January 22, 2007 10:23 PM


This entry is for a couple of my housemates. They seemed a little lost around a newly-aquired cymbidium, so it seemed like a good time to give everyone a few pointers on tending to California's easiest-to-tend orchid.

The diversity of this genus is remarkable! From wild epiphytes to land-dwelling cultivated varities, cymbidiums are everywhere. Luckly those in cultivation aren't tricky.

Here are a few pretty photos:

Direct quote from Wayne Turville's article on this website: www.cymbidiums.com.au "Hybridised by man, for over 100 years, the range of colour, size, growth and shape is now very different from the original species. Cymbidium flowers vary from 1cm to over 15cm across with up to 50 blooms to the raceme (spike) of colours in cymbidiums now varies from deep chocolates through to spectacular yellows, gold and all the shades of reds and browns as well as every hue."

If you live along the central coast of California, plop your cymbidium in a large pot, place it in mild shade, water it once a week, feed it twice a month, drench it once every 2 months, and you'll see some incredible blooms. My family always did. Prop up the blooms with stakes to give them good form. When frosty weather hits, give them a little extra care, cover them with a tarp or bring them inside. That's all you need to know when it comes to keeping a healthy Cymbidium.

Sometimes, though, we don't always have the perfect backyard conditions. That's what I'd like to focus on now - helping your orchid cope with less-than-ideal circumstances.

Cultivated Cymbidium is native to the Hymalayas. Keep this in mind when you're considering locking it in a bedroom that stays 75 degrees all year. This is not the ideal condition for a Cymbidium. Because of where they're from, they bloom best when they're exposed to a temperature differential. During their growing season, they prefer daytime temperatures of 65-82°F and nighttime temperatures of 50-65°F.

Moderate sunshine is best - afternoon shade and morning sunshine. If you choose to keep them indoors, be sure they're away from drafts and heater vents. As long as you avoid extremes, your plant will acclimate to the conditions in one spot. Pick a spot. Leave it there. Moving it to another location may induce shock.

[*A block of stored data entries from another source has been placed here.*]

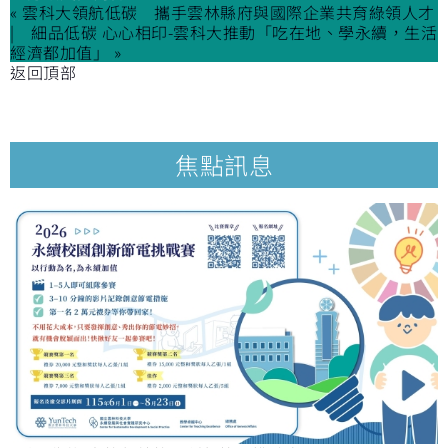
« 雲科大領航低碳 攜手雲林縣府與國際企業共育綠領人才
細品低碳 心心相印-雲科大推動「吃在地、學永續，生活
經濟都加值」 »
返回頂部
焦點訊息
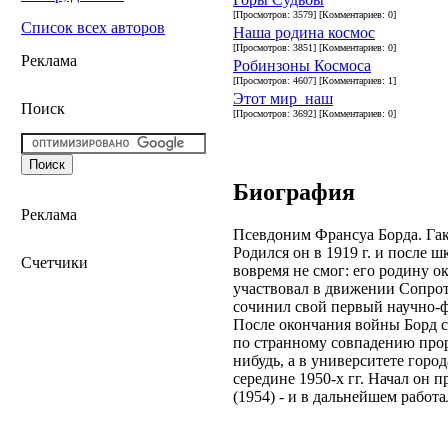
[Просмотров: 3579] [Комментариев: 0]
Список всех авторов
Наша родина космос
[Просмотров: 3851] [Комментариев: 0]
Реклама
Робинзоны Космоса
[Просмотров: 4607] [Комментариев: 1]
Этот мир_наш
Поиск
[Просмотров: 3692] [Комментариев: 0]
Биография
Реклама
Псевдоним Франсуа Борда. Гако
Родился он в 1919 г. и после 
Счетчики
вовремя не смог: его родину
участвовал в движении Сопроти
сочинил свой первый научно-ф
После окончания войны Борд с
по странному совпадению прор
нибудь, а в университете горо
середине 1950-х гг. Начал он
(1954) - и в дальнейшем работ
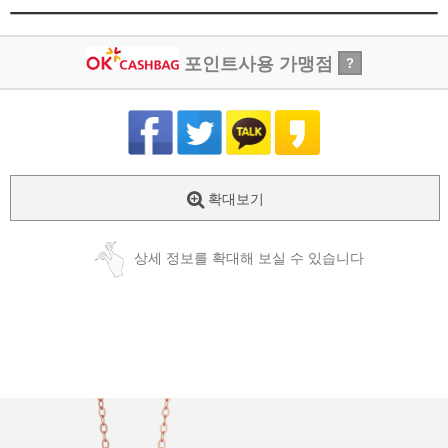
포인트사용 가맹점
?
확대보기
상세 정보를 확대해 보실 수 있습니다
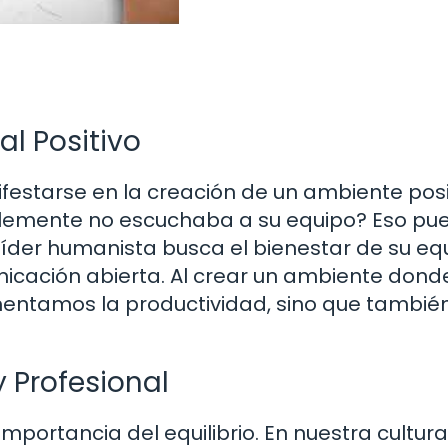
l Positivo
estarse en la creación de un ambiente posi
mplemente no escuchaba a su equipo? Eso pu
líder humanista busca el bienestar de su eq
icación abierta. Al crear un ambiente dond
mentamos la productividad, sino que tambié
y Profesional
portancia del equilibrio. En nuestra cultura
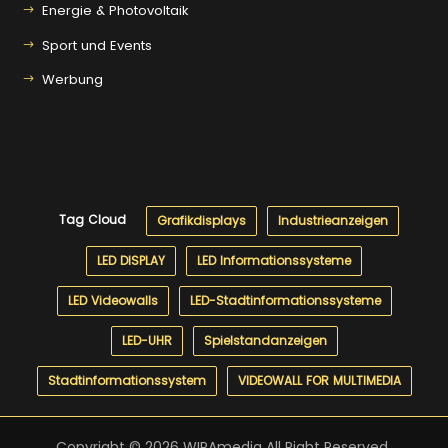
Energie & Photovoltaik
Sport und Events
Werbung
Tag Cloud
Grafikdisplays
Industrieanzeigen
LED DISPLAY
LED Informationssysteme
LED Videowalls
LED-Stadtinformationssysteme
LED-UHR
Spielstandanzeigen
Stadtinformationssystem
VIDEOWALL FOR MULTIMEDIA
Copyright © 2026 WIPAmedia.
All Right Reserved.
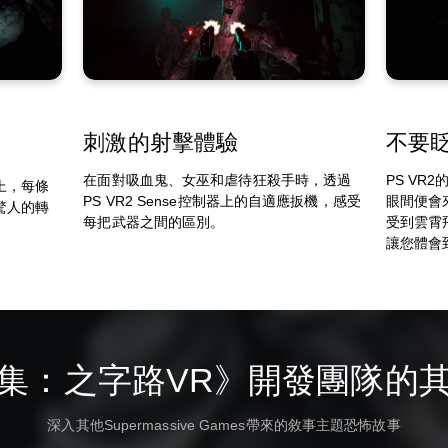
刺激的射擊體驗
不要
在面對吸血鬼、女巫和虐待狂殺手時，透過
PS V
上，每條
PS VR2 Sense控制器上的自適應扳機，感受
眼間便會
驚人的轉
每把武器之間的區別。
受到雲霄
讓您體會
集：之字路VR》開發團隊的
深入其他Supermassive Games帶來的敘事主題恐怖故事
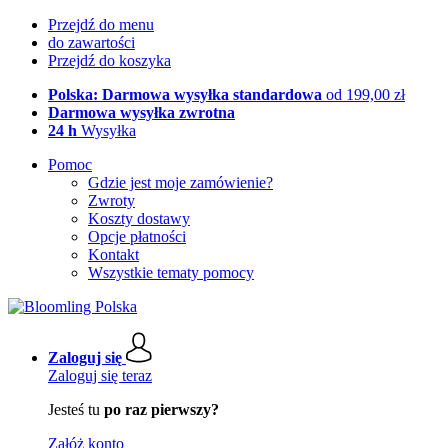
Przejdź do menu
do zawartości
Przejdź do koszyka
Polska: Darmowa wysyłka standardowa
od 199,00 zł
Darmowa wysyłka zwrotna
24 h
Wysyłka
Pomoc
Gdzie jest moje zamówienie?
Zwroty
Koszty dostawy
Opcje płatności
Kontakt
Wszystkie tematy pomocy
Zaloguj się
Zaloguj się teraz
Jesteś tu
po raz pierwszy?
Załóż konto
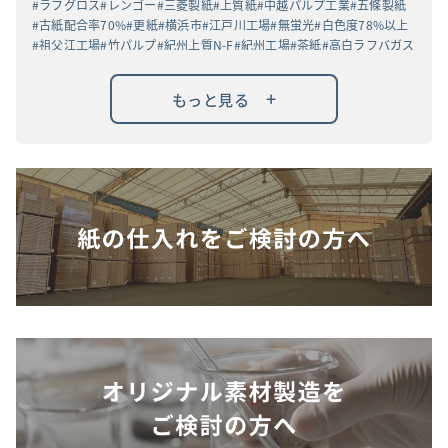
ラフグロス
レンゴー
三菱製紙
上質紙
中越パルプ工業
五條製紙
古紙配合率70%
更紙
横浜市
江戸川工場
無蛍光
白色度78%以上
祖父江工場
竹パルプ
紀州上質N-F
紀州工場
茶紙
高白ラフバガス
+
もっと見る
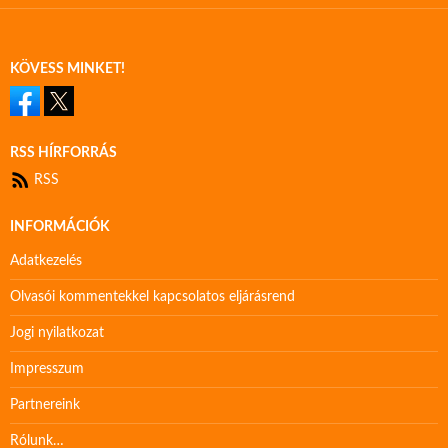
KÖVESS MINKET!
RSS HÍRFORRÁS
RSS
INFORMÁCIÓK
Adatkezelés
Olvasói kommentekkel kapcsolatos eljárásrend
Jogi nyilatkozat
Impresszum
Partnereink
Rólunk…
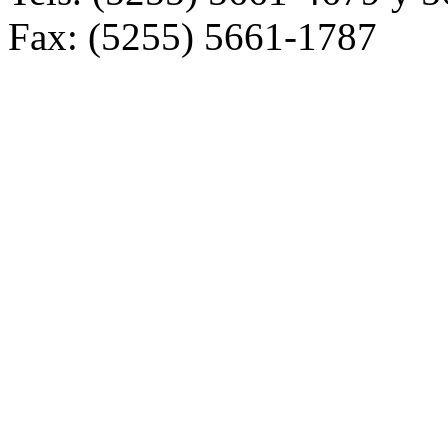
Fax: (5255) 5661-1787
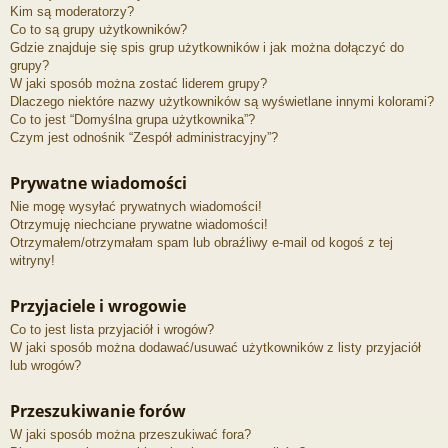
Kim są moderatorzy?
Co to są grupy użytkowników?
Gdzie znajduje się spis grup użytkowników i jak można dołączyć do
grupy?
W jaki sposób można zostać liderem grupy?
Dlaczego niektóre nazwy użytkowników są wyświetlane innymi kolorami?
Co to jest “Domyślna grupa użytkownika”?
Czym jest odnośnik “Zespół administracyjny”?
Prywatne wiadomości
Nie mogę wysyłać prywatnych wiadomości!
Otrzymuję niechciane prywatne wiadomości!
Otrzymałem/otrzymałam spam lub obraźliwy e-mail od kogoś z tej
witryny!
Przyjaciele i wrogowie
Co to jest lista przyjaciół i wrogów?
W jaki sposób można dodawać/usuwać użytkowników z listy przyjaciół
lub wrogów?
Przeszukiwanie forów
W jaki sposób można przeszukiwać fora?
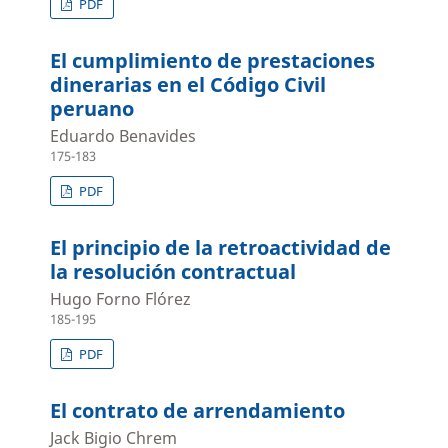
PDF
El cumplimiento de prestaciones
dinerarias en el Código Civil
peruano
Eduardo Benavides
175-183
PDF
El principio de la retroactividad de
la resolución contractual
Hugo Forno Flórez
185-195
PDF
El contrato de arrendamiento
Jack Bigio Chrem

If you're set on keeping your orchid indoors, give it a little breather for a few months out of the year. It's best if the plant is left outdoors, potted, in an open breeze, at least for the months of June through September.

When watering, be sure to remove excess water from the tray. Cymbidiums prefer not to be soggy. Should be fed once every two weeks. Use a high nitrogen fertilizer from march to May, a balanced fertilizer from June until September and a blossom booster from October until February. Heavy watering once every other month is necessary to leach accumulated fertilizer salts from the potting medium.

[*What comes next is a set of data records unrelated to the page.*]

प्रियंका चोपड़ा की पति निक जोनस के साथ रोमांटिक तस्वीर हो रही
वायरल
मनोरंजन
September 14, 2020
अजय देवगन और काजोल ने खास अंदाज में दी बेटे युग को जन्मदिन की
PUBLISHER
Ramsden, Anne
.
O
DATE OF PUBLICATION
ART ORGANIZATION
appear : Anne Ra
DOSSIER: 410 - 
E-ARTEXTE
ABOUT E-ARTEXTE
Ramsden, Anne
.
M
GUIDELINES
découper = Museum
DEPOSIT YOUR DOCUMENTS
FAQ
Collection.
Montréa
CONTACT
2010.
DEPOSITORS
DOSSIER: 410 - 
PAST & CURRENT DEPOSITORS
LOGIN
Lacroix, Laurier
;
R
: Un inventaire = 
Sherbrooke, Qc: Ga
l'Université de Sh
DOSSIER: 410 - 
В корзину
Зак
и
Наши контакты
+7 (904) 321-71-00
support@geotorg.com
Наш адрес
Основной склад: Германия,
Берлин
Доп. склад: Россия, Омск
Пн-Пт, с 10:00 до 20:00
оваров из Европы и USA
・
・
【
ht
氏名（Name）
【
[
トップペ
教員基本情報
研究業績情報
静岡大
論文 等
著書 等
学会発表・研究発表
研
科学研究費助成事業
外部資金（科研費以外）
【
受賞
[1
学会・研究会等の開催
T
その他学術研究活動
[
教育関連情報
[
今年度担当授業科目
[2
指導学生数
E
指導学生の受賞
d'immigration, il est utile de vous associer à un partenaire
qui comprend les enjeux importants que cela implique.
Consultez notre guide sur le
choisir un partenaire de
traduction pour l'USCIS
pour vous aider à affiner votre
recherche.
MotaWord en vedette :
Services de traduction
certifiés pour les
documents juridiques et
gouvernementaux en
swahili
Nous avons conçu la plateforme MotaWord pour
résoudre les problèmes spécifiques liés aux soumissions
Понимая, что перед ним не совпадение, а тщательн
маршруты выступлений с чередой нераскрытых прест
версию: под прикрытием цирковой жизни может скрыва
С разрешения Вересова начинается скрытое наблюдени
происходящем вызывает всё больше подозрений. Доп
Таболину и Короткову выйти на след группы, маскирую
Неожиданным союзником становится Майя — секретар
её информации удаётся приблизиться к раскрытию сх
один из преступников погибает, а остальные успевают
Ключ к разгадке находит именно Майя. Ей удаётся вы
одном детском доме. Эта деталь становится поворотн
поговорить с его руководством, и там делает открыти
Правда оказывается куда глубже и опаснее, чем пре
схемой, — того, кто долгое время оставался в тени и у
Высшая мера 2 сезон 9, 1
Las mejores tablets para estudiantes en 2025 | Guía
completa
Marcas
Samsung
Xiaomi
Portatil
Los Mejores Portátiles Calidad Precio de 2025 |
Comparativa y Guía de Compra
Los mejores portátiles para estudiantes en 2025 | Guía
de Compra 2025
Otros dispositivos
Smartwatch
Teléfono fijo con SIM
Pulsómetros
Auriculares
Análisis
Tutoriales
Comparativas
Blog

Many sources recommend repotting your cymbidium every other year, between the months of March and May. Other sources recommend never repotting, but instead ammending the existing soil to provide needed nutrients. Fresh, healthy soil will be the main benefit from repotting, but it's also a good time to divide your orchid to share with friends. Pre-made Cymbidium potting mixes can be found at most nurseries and hardware stores. Don't throw out the dead pseudobulbs, as they are still connected to the fresh plants. These "Back bulbs" store nutrients for the plant to use when nutrient supplies are low. 1 back bulb for a small grouping of bulbs is sufficient. If you think you might feed your orchid a bit less often, it's best to have three back bulbs for every one live grouping. If you divide your Cymbidium, be certain to include at least one back bulb in each pot.

Two important ones to remember:
(1) Keep it away from frost.
(2) Do not bury the Cymbidium’s pseudobulbs! If you bury them, the plant will begin to rot.